An exact copy of the listing below is the answer, with the pictures removed.

■ **Source data**:

- - - - - - -

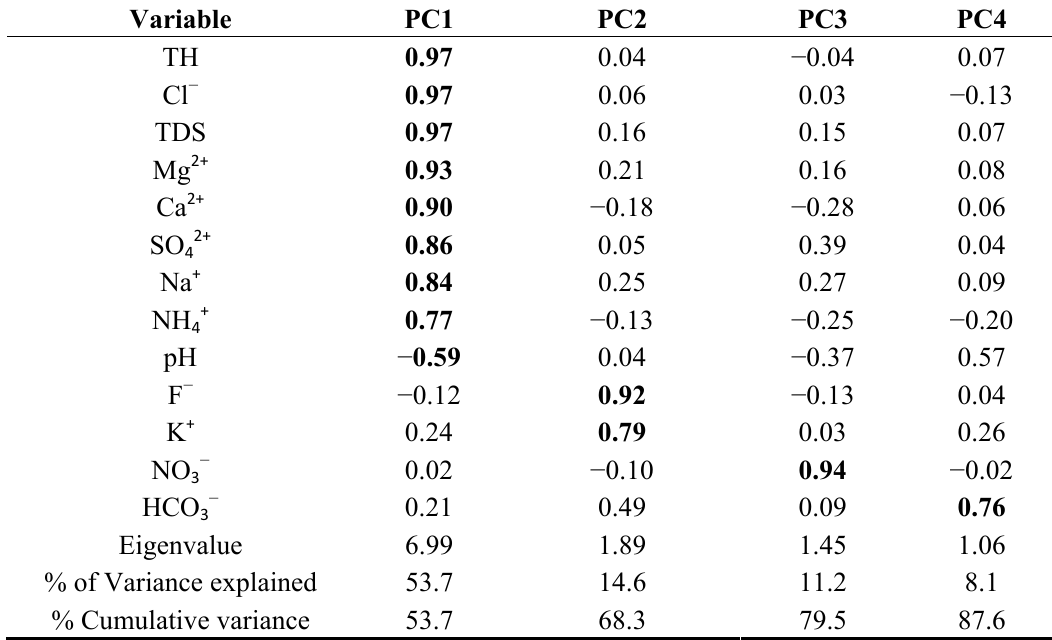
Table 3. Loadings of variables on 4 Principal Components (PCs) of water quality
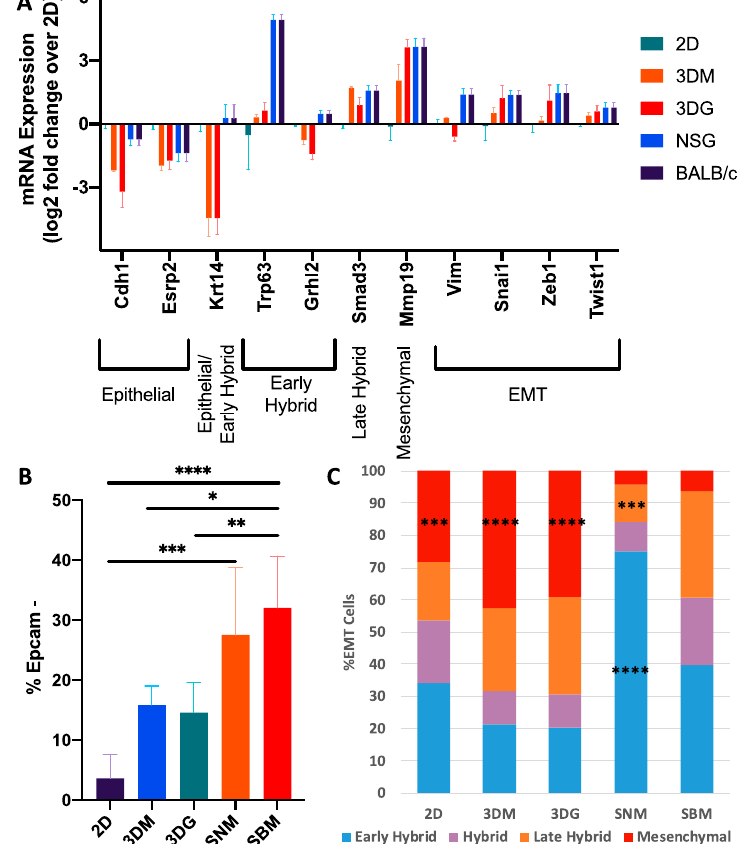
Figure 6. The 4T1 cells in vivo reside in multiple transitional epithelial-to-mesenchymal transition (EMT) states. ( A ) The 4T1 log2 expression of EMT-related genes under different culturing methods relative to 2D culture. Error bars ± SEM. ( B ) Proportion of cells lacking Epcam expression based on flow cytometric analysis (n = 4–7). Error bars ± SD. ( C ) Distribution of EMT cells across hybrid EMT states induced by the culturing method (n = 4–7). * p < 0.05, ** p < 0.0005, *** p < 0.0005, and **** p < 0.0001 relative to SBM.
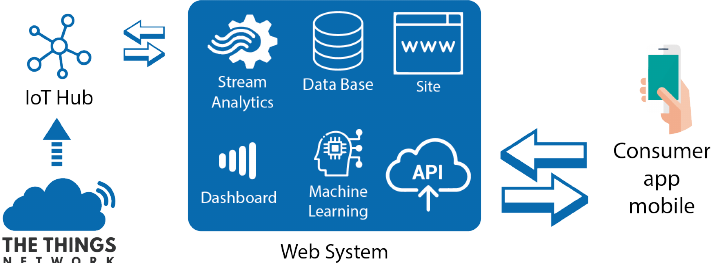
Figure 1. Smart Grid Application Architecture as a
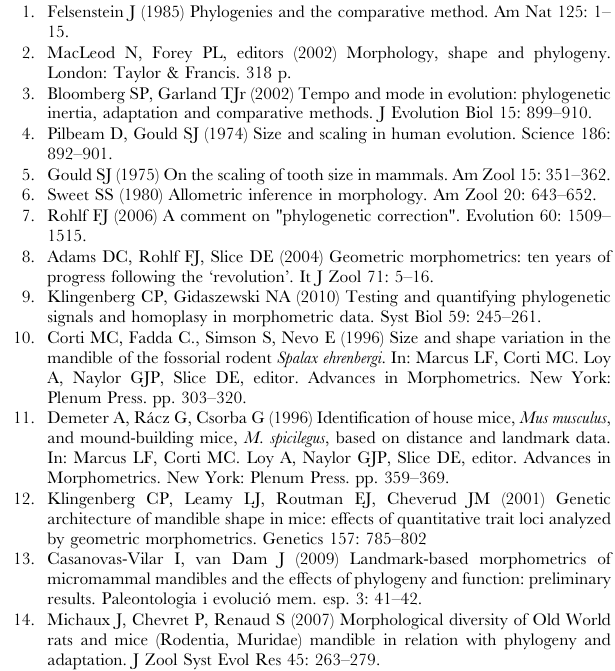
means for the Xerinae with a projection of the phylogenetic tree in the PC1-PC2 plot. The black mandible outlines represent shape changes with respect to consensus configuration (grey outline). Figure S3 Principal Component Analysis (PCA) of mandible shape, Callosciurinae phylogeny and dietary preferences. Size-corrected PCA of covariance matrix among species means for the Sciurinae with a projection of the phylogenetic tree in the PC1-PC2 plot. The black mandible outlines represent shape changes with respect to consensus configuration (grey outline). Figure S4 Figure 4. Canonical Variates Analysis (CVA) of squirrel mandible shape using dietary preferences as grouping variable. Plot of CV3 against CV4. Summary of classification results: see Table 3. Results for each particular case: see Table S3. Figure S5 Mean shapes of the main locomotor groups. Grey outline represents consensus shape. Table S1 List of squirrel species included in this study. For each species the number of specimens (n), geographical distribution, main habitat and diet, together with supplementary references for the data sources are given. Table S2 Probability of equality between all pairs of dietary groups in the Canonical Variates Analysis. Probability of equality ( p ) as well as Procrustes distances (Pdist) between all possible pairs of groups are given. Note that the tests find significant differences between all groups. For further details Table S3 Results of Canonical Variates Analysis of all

- - - - - - -

■ **Completed exercise**:
Table 3. Loadings of variables on 4 Principal Components (PCs) of water quality
Figure 6. The 4T1 cells in vivo reside in multiple transitional epithelial-to-mesenchymal transition (EMT) states. ( A ) The 4T1 log2 expression of EMT-related genes under different culturing methods relative to 2D culture. Error bars ± SEM. ( B ) Proportion of cells lacking Epcam expression based on flow cytometric analysis (n = 4–7). Error bars ± SD. ( C ) Distribution of EMT cells across hybrid EMT states induced by the culturing method (n = 4–7). * p < 0.05, ** p < 0.0005, *** p < 0.0005, and **** p < 0.0001 relative to SBM.
Figure 1. Smart Grid Application Architecture as a
means for the Xerinae with a projection of the phylogenetic tree in the PC1-PC2 plot. The black mandible outlines represent shape changes with respect to consensus configuration (grey outline). Figure S3 Principal Component Analysis (PCA) of mandible shape, Callosciurinae phylogeny and dietary preferences. Size-corrected PCA of covariance matrix among species means for the Sciurinae with a projection of the phylogenetic tree in the PC1-PC2 plot. The black mandible outlines represent shape changes with respect to consensus configuration (grey outline). Figure S4 Figure 4. Canonical Variates Analysis (CVA) of squirrel mandible shape using dietary preferences as grouping variable. Plot of CV3 against CV4. Summary of classification results: see Table 3. Results for each particular case: see Table S3. Figure S5 Mean shapes of the main locomotor groups. Grey outline represents consensus shape. Table S1 List of squirrel species included in this study. For each species the number of specimens (n), geographical distribution, main habitat and diet, together with supplementary references for the data sources are given. Table S2 Probability of equality between all pairs of dietary groups in the Canonical Variates Analysis. Probability of equality ( p ) as well as Procrustes distances (Pdist) between all possible pairs of groups are given. Note that the tests find significant differences between all groups. For further details Table S3 Results of Canonical Variates Analysis of all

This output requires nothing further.